Canadian hip hop group

IRS, an initialism for Instinctive Reaction to Struggle, was a Canadian hip hop band from Toronto, Ontario, active in the early 2000s. They are most noted for their 2003 album Welcome to Planet IRS, which received a Juno Award nomination for Rap Recording of the Year at the Juno Awards of 2004.

The group was formed in Scarborough in the late 1990s by rappers Korry "Korry Deez" Downey and Black Cat and producer T.R.A.C.K.S., all of whom had previously been associated with the hip hop crew Monolith. They released a number of 7" and 12" singles in their early years, toured as supporting performers for Kardinal Offishall (appearing on his hit "Ol' Time Killin'"), and appeared as featured guest performers on the Rascalz song "Dun Did It", from their 2002 album Reloaded.
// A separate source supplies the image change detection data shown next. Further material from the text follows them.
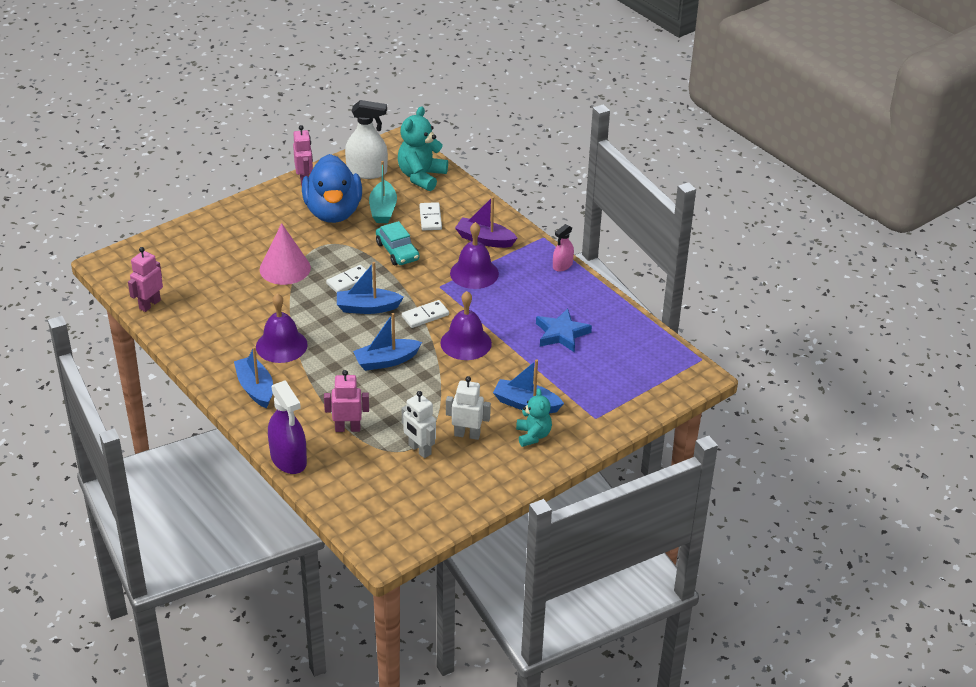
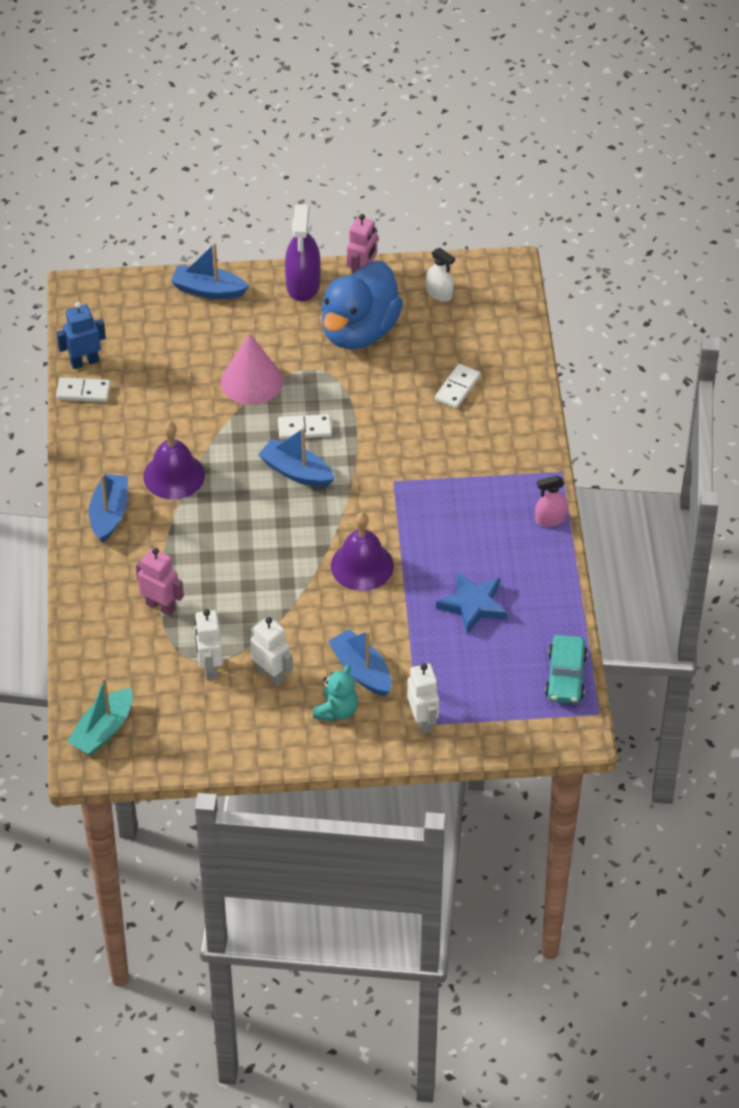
camera: 35 degrees right, 10 degrees up
pink robot [128,247,163,312] -> blue robot [56,302,106,369]
purple spray bottle [268,380,307,474] -> purple spray bottle moved to [285,204,321,301]
white spray bottle [345,100,388,179] -> white spray bottle [426,248,455,301], size x0.57
blue boat [353,313,422,371] -> blue boat moved to [171,243,249,299]
turquoise boat [369,161,397,223] -> turquoise boat moved to [67,677,133,756]
turquoise car [376,221,420,265] -> turquoise car moved to [545,635,588,703]
turquoise teddy bear [398,106,448,191] -> none
white domino [402,300,449,328] -> white domino moved to [56,377,111,402]
purple bell [450,222,499,289] -> none
purple boat [455,196,517,248] -> none
none -> white robot [407,663,439,734]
They signed to Universal Music Canada in early 2003, and released Welcome to Planet IRS on that label in 2003. The album's most successful single was "T-Dot Anthem".

They did not release any further albums as a group. T.R.A.C.K.S. next collaborated with Saukrates in the group Big Black Lincoln; Korry Deez has released albums as a solo artist, although both T.R.A.C.K.S. and Black Cat have continued to appear on them as collaborators.